Having someone who opposes our ideas gives us the opportunity to avoid shouting into the echo chamber, forever repeating the same tired arguments amongst the same old faces. Before Ebert’s post on the topic, the most interesting advancement in the discussion came from the Art History of Games Conference held in February where Michael Samyn and Auriea Harvey of Tales of Tales boldly stated games are not art and that video games are largely a “waste of time”. While this was interesting to hear from the group of developers who created The Path, it was still addressed to gamers and the gaming industry. If we as game designers want validation for our art form we need to look outwards not inwards.

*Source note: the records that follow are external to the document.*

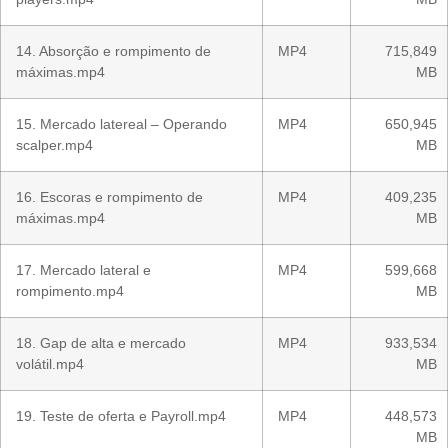
14. Absorção e rompimento de
MP4
715,849
máximas.mp4
MB
15. Mercado latereal – Operando
MP4
650,945
scalper.mp4
MB
16. Escoras e rompimento de
MP4
409,235
máximas.mp4
MB
17. Mercado lateral e
MP4
599,668
rompimento.mp4
MB
18. Gap de alta e mercado
MP4
933,534
volátil.mp4
MB
19. Teste de oferta e Payroll.mp4
MP4
448,573
MB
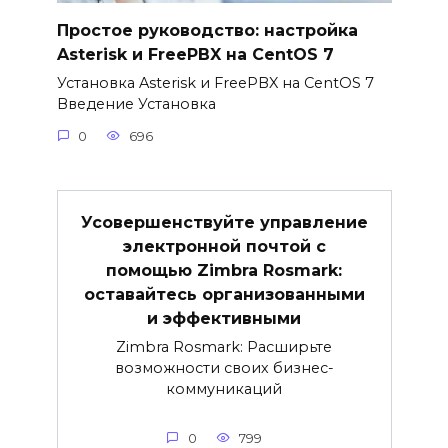
Простое руководство: настройка
Asterisk и FreePBX на CentOS 7
Установка Asterisk и FreePBX на CentOS 7
Введение Установка
0
696
Усовершенствуйте управление
электронной почтой с
помощью Zimbra Rosmark:
оставайтесь организованными
и эффективными
Zimbra Rosmark: Расширьте
возможности своих бизнес-
коммуникаций
0
799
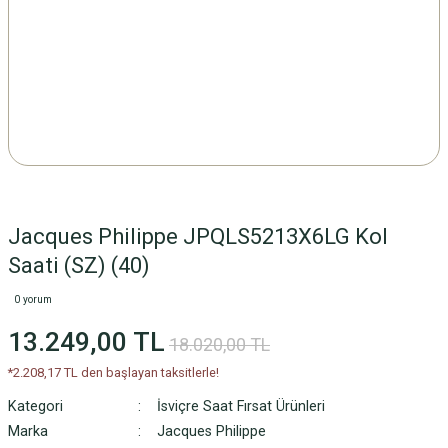
Jacques Philippe JPQLS5213X6LG Kol
Saati (SZ) (40)
0 yorum
13.249,00 TL
18.020,00 TL
*2.208,17 TL den başlayan taksitlerle!
Kategori
İsviçre Saat Fırsat Ürünleri
Marka
Jacques Philippe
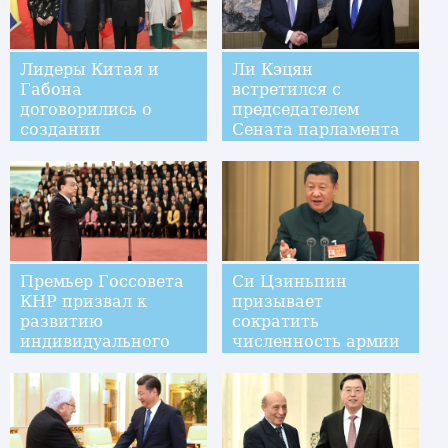
Лидеры Китая и
Ли Кэцян
Габона
встретился с
договорились о
председателем
создании
Сената парламента
двусторонних
Казахстана Касым-
отношений
Жомартом
всестороннего
Токаевым
сотрудничества и
партнерства
Премьер Госсовета
Си Цзиньпин
КНР призвал к
призывает
развитию
сократить
индивидуального
численность армии
предпринимательства
и повысить ее
боеспособность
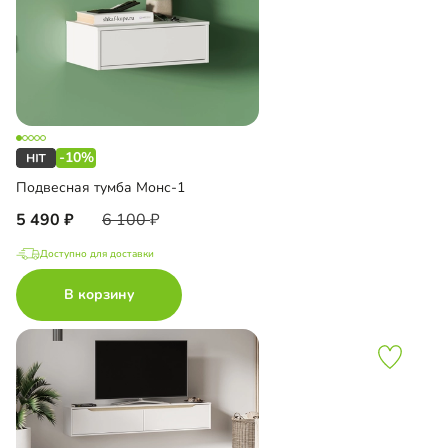
-10%
Подвесная тумба Монс-1
5 490
6 100
Доступно для доставки
В корзину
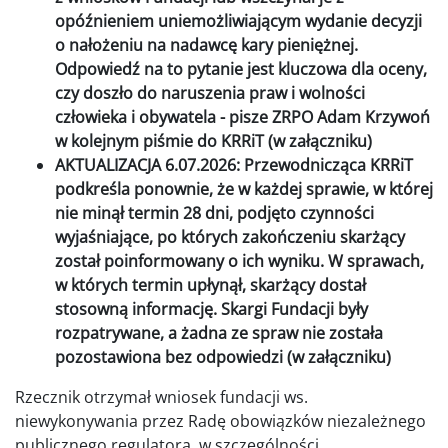
opóźnieniem uniemożliwiającym wydanie decyzji
o nałożeniu na nadawcę kary pieniężnej.
Odpowiedź na to pytanie jest kluczowa dla oceny,
czy doszło do naruszenia praw i wolności
człowieka i obywatela - pisze ZRPO Adam Krzywoń
w kolejnym piśmie do KRRiT (w załączniku)
AKTUALIZACJA 6.07.2026: Przewodnicząca KRRiT
podkreśla ponownie, że w każdej sprawie, w której
nie minął termin 28 dni, podjęto czynności
wyjaśniające, po których zakończeniu skarżący
został poinformowany o ich wyniku. W sprawach,
w których termin upłynął, skarżący dostał
stosowną informację. Skargi Fundacji były
rozpatrywane, a żadna ze spraw nie została
pozostawiona bez odpowiedzi (w załączniku)
Rzecznik otrzymał wniosek fundacji ws.
niewykonywania przez Radę obowiązków niezależnego
publicznego regulatora, w szczególności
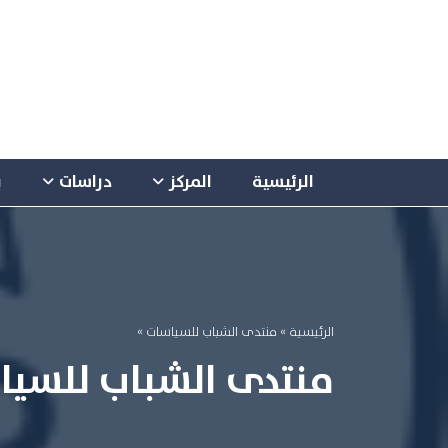
الرئيسية
المركز
دراسات
ب
الرئيسية
» منتدى الشباب للسياسات »
منتدى الشباب للسي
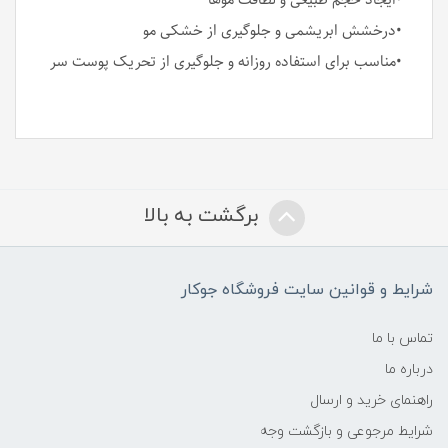
•ایجاد حجم طبیعی و لطافت موها
•درخشش ابریشمی و جلوگیری از خشکی مو
•مناسب برای استفاده روزانه و جلوگیری از تحریک پوست سر
برگشت به بالا
شرایط و قوانین سایت فروشگاه جوکار
تماس با ما
درباره ما
راهنمای خرید و ارسال
شرایط مرجوعی و بازگشت وجه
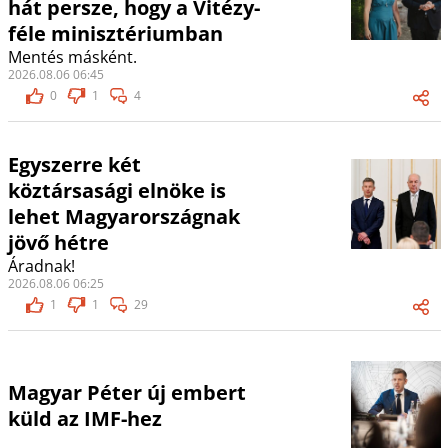
hát persze, hogy a Vitézy-
féle minisztériumban
Mentés másként.
2026.08.06 06:45
0
1
4
Egyszerre két
köztársasági elnöke is
lehet Magyarországnak
jövő hétre
Áradnak!
2026.08.06 06:25
1
1
29
Magyar Péter új embert
küld az IMF-hez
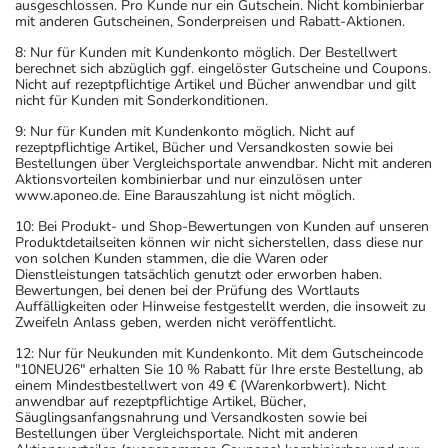
ausgeschlossen. Pro Kunde nur ein Gutschein. Nicht kombinierbar
mit anderen Gutscheinen, Sonderpreisen und Rabatt-Aktionen.
8: Nur für Kunden mit Kundenkonto möglich. Der Bestellwert
berechnet sich abzüglich ggf. eingelöster Gutscheine und Coupons.
Nicht auf rezeptpflichtige Artikel und Bücher anwendbar und gilt
nicht für Kunden mit Sonderkonditionen.
9: Nur für Kunden mit Kundenkonto möglich. Nicht auf
rezeptpflichtige Artikel, Bücher und Versandkosten sowie bei
Bestellungen über Vergleichsportale anwendbar. Nicht mit anderen
Aktionsvorteilen kombinierbar und nur einzulösen unter
www.aponeo.de. Eine Barauszahlung ist nicht möglich.
10: Bei Produkt- und Shop-Bewertungen von Kunden auf unseren
Produktdetailseiten können wir nicht sicherstellen, dass diese nur
von solchen Kunden stammen, die die Waren oder
Dienstleistungen tatsächlich genutzt oder erworben haben.
Bewertungen, bei denen bei der Prüfung des Wortlauts
Auffälligkeiten oder Hinweise festgestellt werden, die insoweit zu
Zweifeln Anlass geben, werden nicht veröffentlicht.
12: Nur für Neukunden mit Kundenkonto. Mit dem Gutscheincode
"10NEU26" erhalten Sie 10 % Rabatt für Ihre erste Bestellung, ab
einem Mindestbestellwert von 49 € (Warenkorbwert). Nicht
anwendbar auf rezeptpflichtige Artikel, Bücher,
Säuglingsanfangsnahrung und Versandkosten sowie bei
Bestellungen über Vergleichsportale. Nicht mit anderen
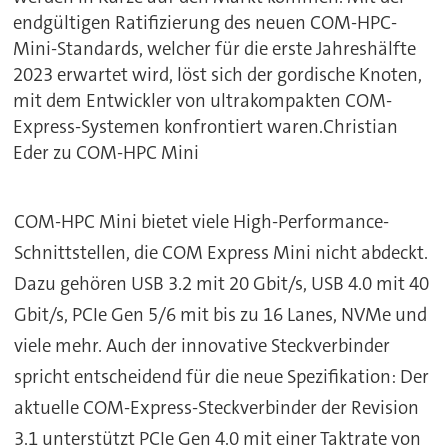
endgültigen Ratifizierung des neuen COM-HPC-
Mini-Standards, welcher für die erste Jahreshälfte
2023 erwartet wird, löst sich der gordische Knoten,
mit dem Entwickler von ultrakompakten COM-
Express-Systemen konfrontiert waren.Christian
Eder zu COM-HPC Mini
COM-HPC Mini bietet viele High-Performance-
Schnittstellen, die COM Express Mini nicht abdeckt.
Dazu gehören USB 3.2 mit 20 Gbit/s, USB 4.0 mit 40
Gbit/s, PCIe Gen 5/6 mit bis zu 16 Lanes, NVMe und
viele mehr. Auch der innovative Steckverbinder
spricht entscheidend für die neue Spezifikation: Der
aktuelle COM-Express-Steckverbinder der Revision
3.1 unterstützt PCIe Gen 4.0 mit einer Taktrate von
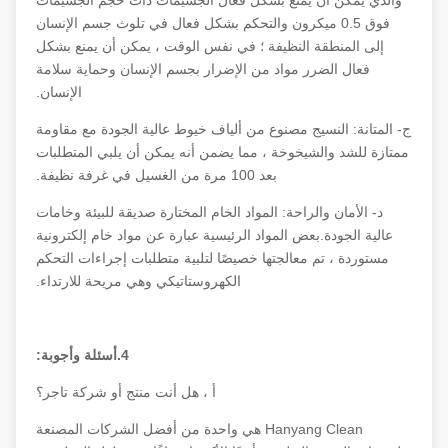
والذي يمكن أن يمنع بشكل فعال الجسيمات ذات حجم الجسيمات
فوق 0.5 ميكرون والتحكم بشكل فعال في تلوث جسم الإنسان
إلى المنطقة النظيفة ؛ في نفس الوقت ، يمكن أن يمنع بشكل
فعال الضرر مواد من الإضرار بجسم الإنسان وحماية سلامة
الإنسان.
ج- المتانة: النسيج مصنوع من ألياف خيوط عالية الجودة مع مقاومة
ممتازة للشد والشيخوخة ، مما يضمن أنه يمكن أن يلبي المتطلبات
بعد 100 مرة من الغسيل في غرفة نظيفة.
د- الأمان والراحة: المواد الخام المختارة صديقة للبيئة وخامات
عالية الجودة.بعض المواد الرئيسية عبارة عن مواد خام إلكترونية
مستوردة ، تم معالجتها خصيصًا لتلبية متطلبات إجراءات التحكم
الكهروستاتيكي وهي مريحة للارتداء.
4.أسئلة وأجوبة:
أ ، هل أنت منتج أو شركة تاجر؟
Hanyang Clean هي واحدة من أفضل الشركات المصنعة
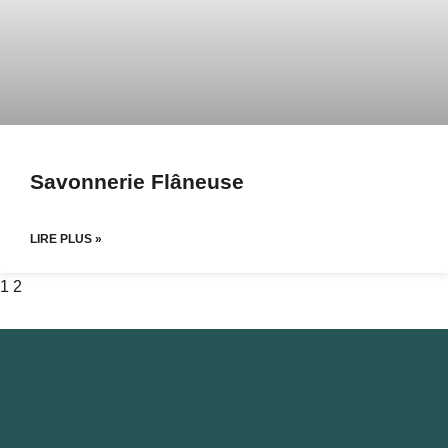
Savonnerie Flâneuse
LIRE PLUS »
1
2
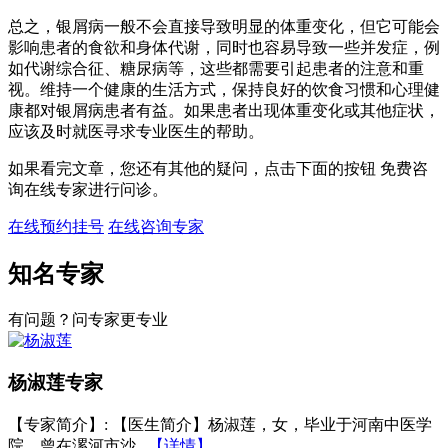
总之，银屑病一般不会直接导致明显的体重变化，但它可能会
影响患者的食欲和身体代谢，同时也容易导致一些并发症，例
如代谢综合征、糖尿病等，这些都需要引起患者的注意和重
视。维持一个健康的生活方式，保持良好的饮食习惯和心理健
康都对银屑病患者有益。如果患者出现体重变化或其他症状，
应该及时就医寻求专业医生的帮助。
如果看完文章，您还有其他的疑问，点击下面的按钮 免费咨
询在线专家进行问诊。
在线预约挂号
在线咨询专家
知名专家
有问题？问专家更专业
杨淑莲
专家
【专家简介】
: 【医生简介】杨淑莲，女，毕业于河南中医学
院，曾在漯河市沙...
【详情】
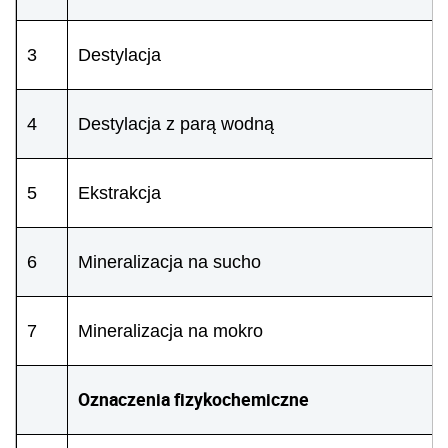
3
Destylacja
4
Destylacja z parą wodną
5
Ekstrakcja
6
Mineralizacja na sucho
7
Mineralizacja na mokro
Oznaczenia fizykochemiczne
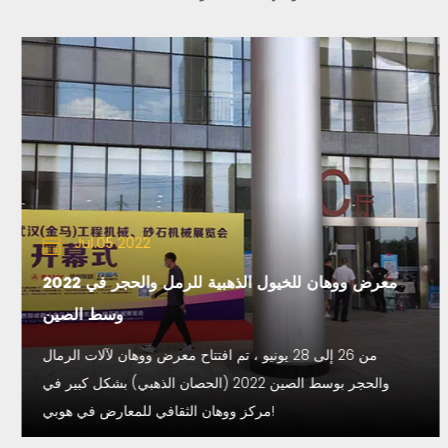
Jul.05 2022
2022 معرض ووهان للخيول الذهبية للرمل والحجر في
وسط الصين
من 26 إلى 28 يونيو ، تم افتتاح معرض ووهان لآلات الرمال
والحجر بوسط الصين 2022 (الحصان الذهبي) بشكل كبير في
مركز ووهان الثقافي للمعارض في هوبي!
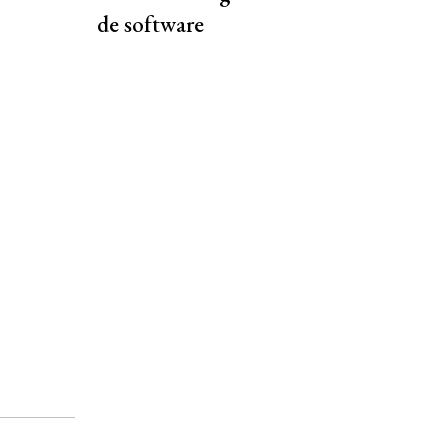
de software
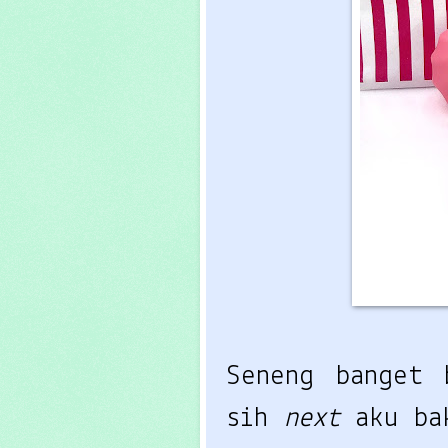
Seneng banget
sih
next
aku ba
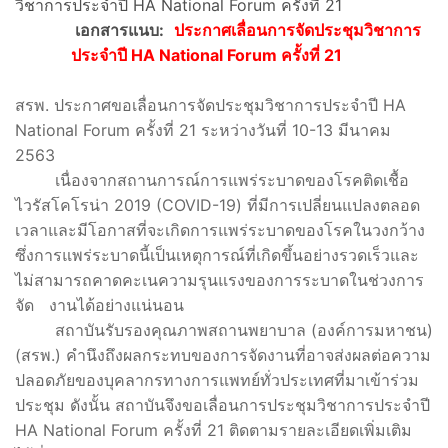
วิชาการประจำปี HA National Forum ครั้งที่ 21
เอกสารแนบ:
ประกาศเลื่อนการจัดประชุมวิชาการ
ประจำปี HA National Forum ครั้งที่ 21
สรพ. ประกาศขอเลื่อนการจัดประชุมวิชาการประจำปี HA
National Forum ครั้งที่ 21 ระหว่างวันที่ 10-13 มีนาคม
2563
เนื่องจากสถานการณ์การแพร่ระบาดของโรคติดเชื้อ
ไวรัสโคโรน่า 2019 (COVID-19) ที่มีการเปลี่ยนแปลงตลอด
เวลาและมีโอกาสที่จะเกิดการแพร่ระบาดของโรคในวงกว้าง
ซึ่งการแพร่ระบาดนี้เป็นเหตุการณ์ที่เกิดขึ้นอย่างรวดเร็วและ
ไม่สามารถคาดคะเนความรุนแรงของการระบาดในช่วงการ
จัด งานได้อย่างแน่นอน
สถาบันรับรองคุณภาพสถานพยาบาล (องค์การมหาชน)
(สรพ.) คำนึงถึงผลกระทบของการจัดงานที่อาจส่งผลต่อความ
ปลอดภัยของบุคลากรทางการแพทย์ทั่วประเทศที่มาเข้าร่วม
ประชุม ดังนั้น สถาบันจึงขอเลื่อนการประชุมวิชาการประจำปี
HA National Forum ครั้งที่ 21 ติดตามรายละเอียดเพิ่มเติม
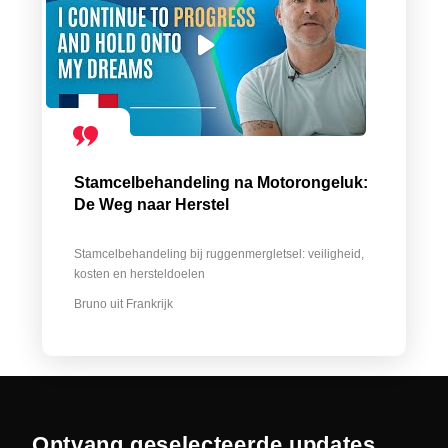
Stamcelbehandeling na Motorongeluk:
De Weg naar Herstel
Stamcelbehandeling bij ruggenmergletsel: veiligheid,
kosten en hersteldoelen
Bruno uit Frankrijk
Ontvang geselecteerde updates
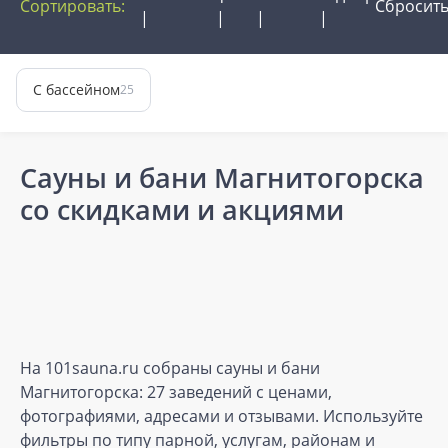
Сортировать:
Сбросит
С бассейном
25
Сауны и бани Магнитогорска
со скидками и акциями
На 101sauna.ru собраны сауны и бани
Магнитогорска: 27 заведений с ценами,
фотографиями, адресами и отзывами. Используйте
фильтры по типу парной, услугам, районам и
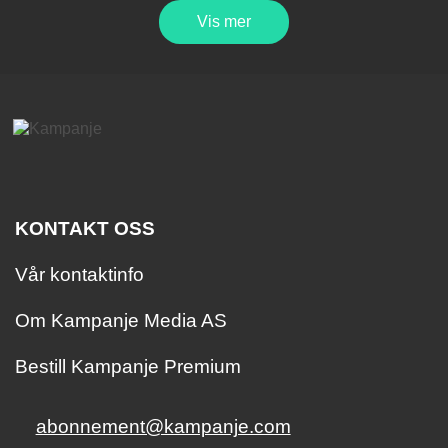
Vis mer
KONTAKT OSS
Vår kontaktinfo
Om Kampanje Media AS
Bestill Kampanje Premium
abonnement@kampanje.com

Perhaps more importantly, critics point out where the flaws in our arguments are so that we can better prepare ourselves for the next confrontation. Dennis Scimeca wrote an article on BitMob where he address the possible short comings of Kellee Santiago’s Ted talk. If we want to further the discussion, we should look at where others (purportedly) failed and improve upon their shortcomings. After all, if you can convert a critic they will most likely be one of your strongest allies. Imagine what convincing someone like Roger Ebert the video games are art would to to further the validation.  Having someone like Ebert lending his voice to the argument would certainly be a step in the right direction.

Another thing critics are great for is presenting their counter parts with challenges. While Ebert has admitted it might have been wrong to say video games will never be art it still stands as a challenge for us as game designers to create something that will change his mind. We have a great base to start from with games like Braid, Flower, and Bio Shock. I can only imagine where our games will go in the future.